* **Activity**
Render the listing below as a JSON list of strings with one string per line. Skip blank lines and leave out the pictures.

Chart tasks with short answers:
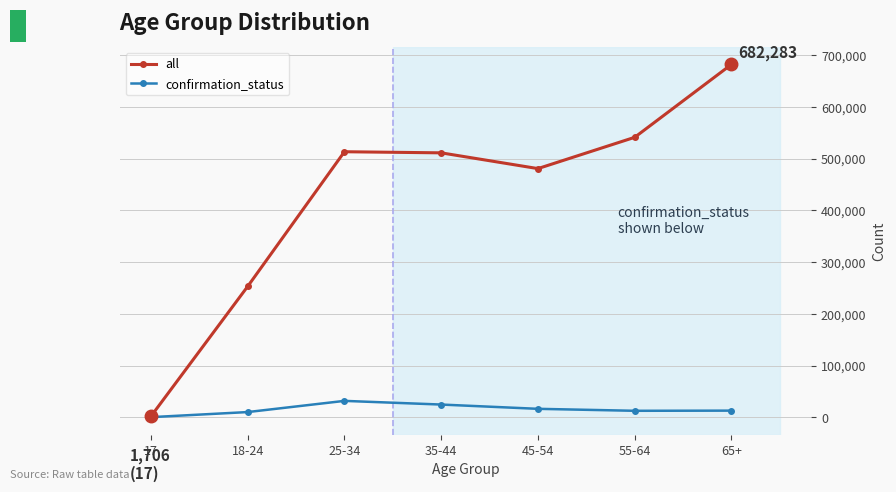

The value of all at 25-34 is 722930. True or false?

False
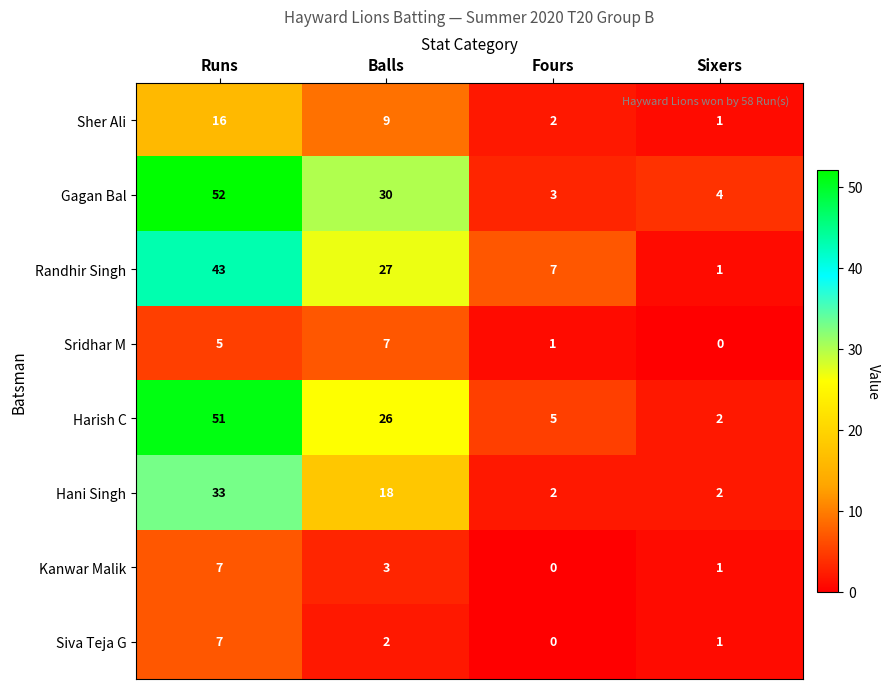

Which label corresponds to the largest value in the chart?

Runs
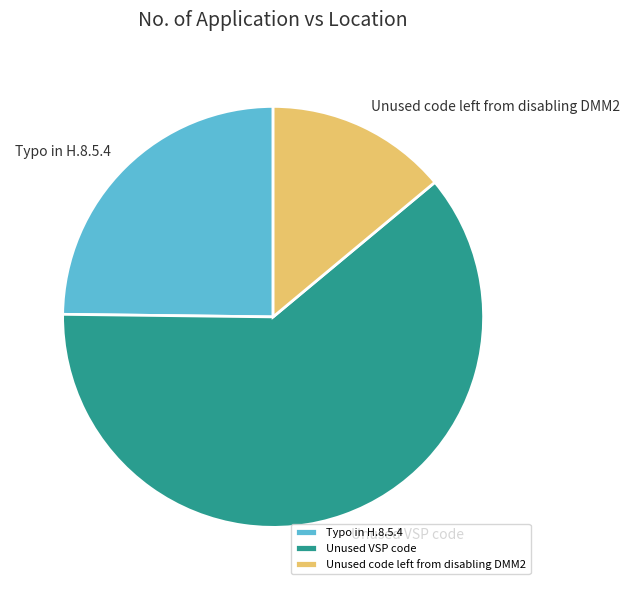

Which category has the biggest portion of the pie?

Unused VSP code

* **Result of this exercise**
[
  "The value of all at 25-34 is 722930. True or false?",
  "False",
  "Which label corresponds to the largest value in the chart?",
  "Runs",
  "Which category has the biggest portion of the pie?",
  "Unused VSP code"
]